The whip of the wind against my cheeks felt fresh and sharp, but I wanted to savour the feeling of being here. Until dad and Eileen arrived a little later, the only sound was the wild howl of the wind up the pass, an intense noise that completely stripped away all other thoughts— it was impossible to think of anything but this view or to imagine myself anywhere other than on this pass.

Laguna Sarapococha

Laguna Santa Rosa

A rainbow of colours in Quebrada Sarapococha

Even though it’s somewhat famous as the base camp from which Joe Simpson and Simon Yates made a first ascent of Siula Grande’s west face (disaster ensuing), this is still a lesser-explored corner of the Huayhuash Circuit, a remote valley full of ice blue lakes just below the range’s tallest peaks. It’s a fair trek off the main trail (there’s essentially no “trail” to speak of out here), but Quebrada Sarapococha possesses a rugged, dramatic beauty that really is beyond compare— jagged peaks that have claimed many lives contrasting wildly with the dreamy blue of perfectly polished lakes.

There’s a distinct serenity to this place, the silence disturbed only by wind that howls over the mountains, and yet the grey clouds that swirl over the tempestuous summits of Siula Grande and Yerupajá are distinctly forbidding. It’s easy to see what draws climbers to the Cordillera Huayhuash, why young adventurers feel entranced by its dangerous beauty. I feel it myself.

Amidst it all: the deep blue of the lagunas ringed by green algae that almost seems to glow like a neon sign, set against the deep red of the moraines and the brilliant white of the glaciers.
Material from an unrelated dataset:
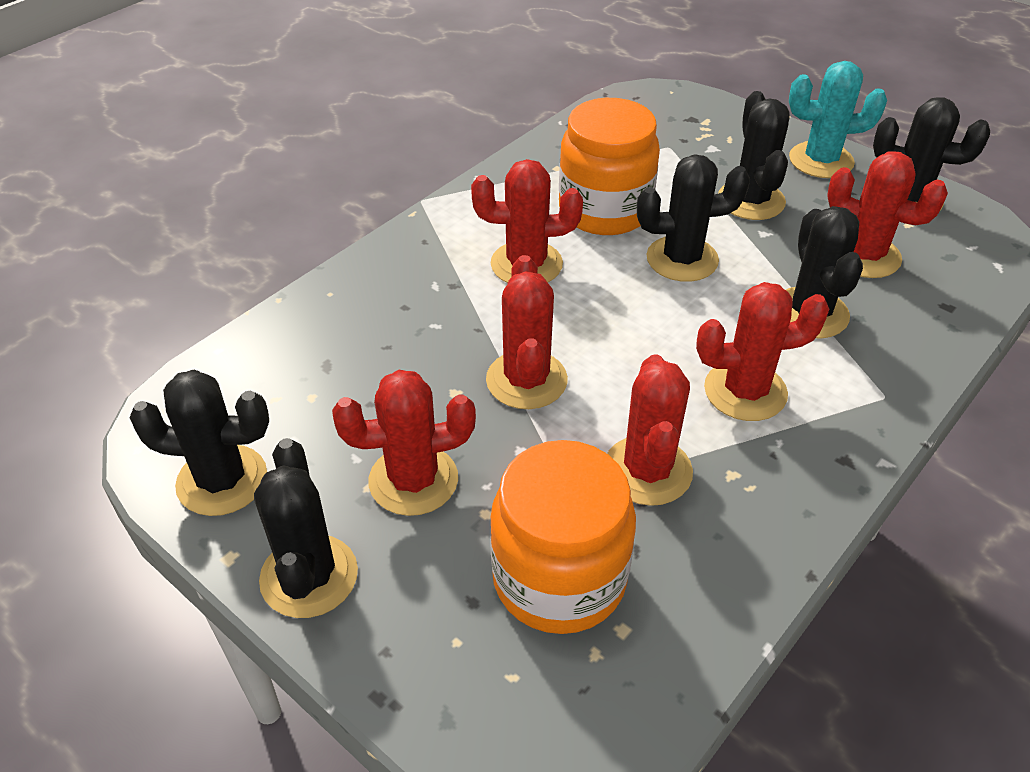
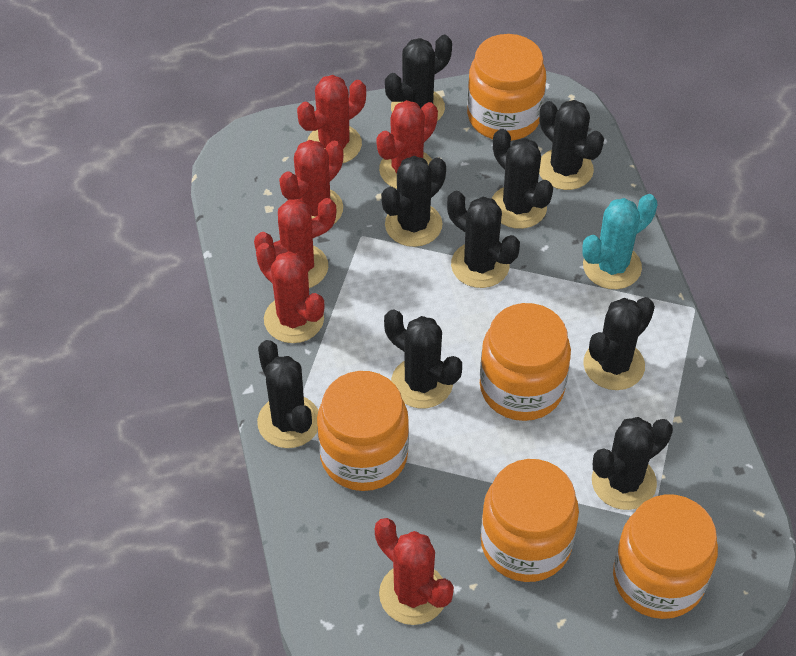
black cactus: 6 -> 9
orange jar: 2 -> 5

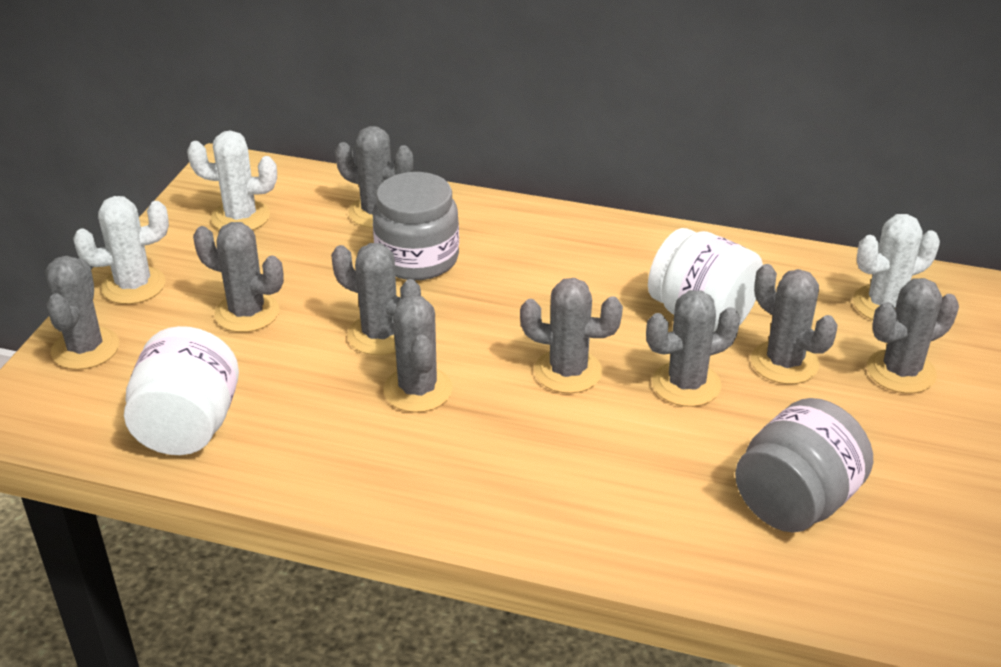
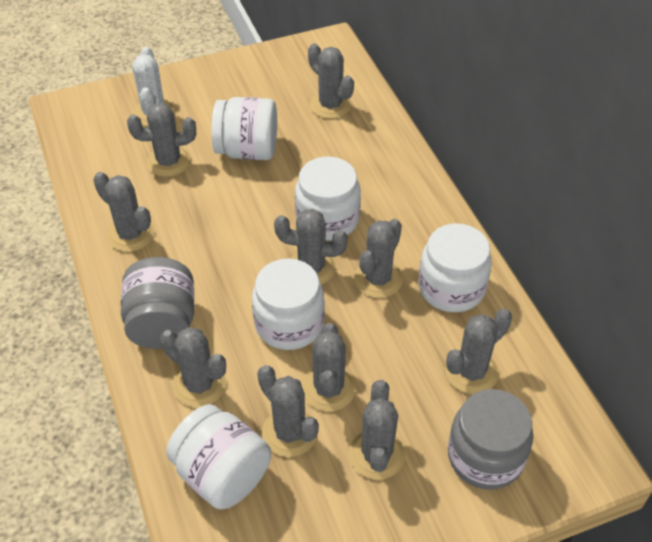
grey cactus: 9 -> 10
white cactus: 3 -> 1
white jar: 2 -> 5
Exploring this part of the Cordillera Huayhuash feels like walking through an entire rainbow of colours that shouldn’t exist together, but somehow do. Nature is pure magic.

Camping beneath Rasac

Waking up beneath Rasac

Memorable for a whole host of reasons (not the least of which being a missing stepmum and a nearly hypothermic dad), waking up beneath Rasac on day 8 will still stand out in my mind as the most scenic of all our mornings on the Huayhuash Circuit.

Even with all the drama of the previous day and a lot of uncertainty still hanging overhead, poking my nose out of the tent to see blue skies and bright sun flaring across the glacier seemed like as clear an indication as any that everything was going to work out just fine. And it did.

Condors at Cerro Huacrish

Cairns at Cerro Huacrish

Golden morning at Cerro Huacrish

We fell behind schedule towards the end of the trip, to the point where we seriously had to consider taking a shortcut in order to meet our shuttle on time. With the 3pm deadline looming large overhead, dad and Eileen were forced to change their plans and hike out to Llamac, a small town where most people start and end the trek, but I just couldn’t bear the idea of missing a single mountain pass (and certainly not two). I would hike out over Sambuya and Rondoy Puntas alone.
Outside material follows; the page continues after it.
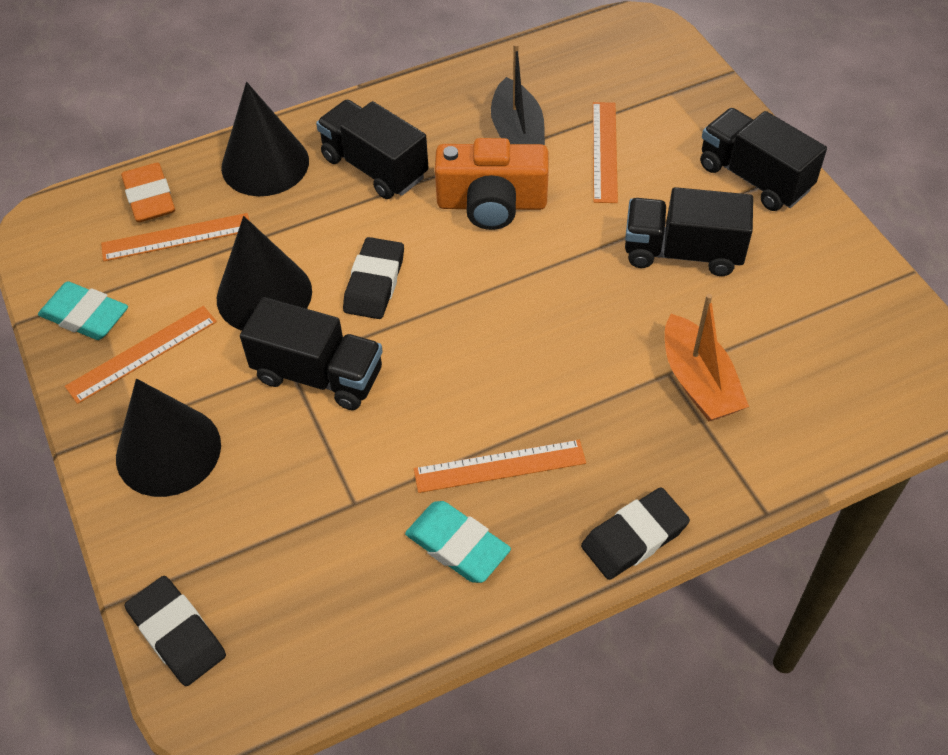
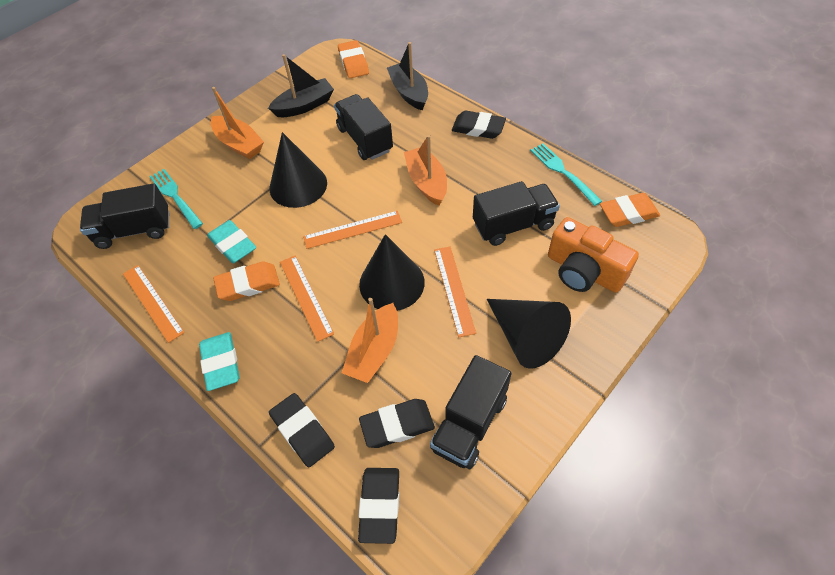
black boat: 1 -> 2
black eraser: 3 -> 4
orange boat: 1 -> 3
orange eraser: 1 -> 3
turquoise fork: 0 -> 2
Still, I had been feeling a lot of uncertainty about navigating this final stretch of trail, a variation from the traditional route. Nestled in my sleeping bag the night before, I just kept thinking what if I can’t find the way, what if I don’t make it in time, what if I end up incredibly lost and I can’t get back on route?!

But that morning, I set off under clear skies, a woman on a mission. With some difficulty, I found the trail from the pass and followed it up towards the ridgeline, confidence building with each step. And when I crested over the hill and looked back at camp, out at the Cordillera Huayhuash glowing in the early morning light, up at the enormous condors circling overhead, all of those worries suddenly melted away and I felt on top of the world. Strong and capable and sure that I’d be able to get wherever I needed to go. Ready to embrace the day and savour the challenge.

Ending the Huayhuash Circuit back in Quartelhuain

Closing the circuit

Arriving at the campsite where I first put my pack on and set off 10 whole days ago brought such an enormous sense of closure to this trip. I chucked my pack to the ground, pulled off my boots for the last time, and then sat admiring my grimy hands and dirt-streaked legs, evidence of the many kilometres walked and all the wild adventures had since I was last here. I felt changed in a million small ways.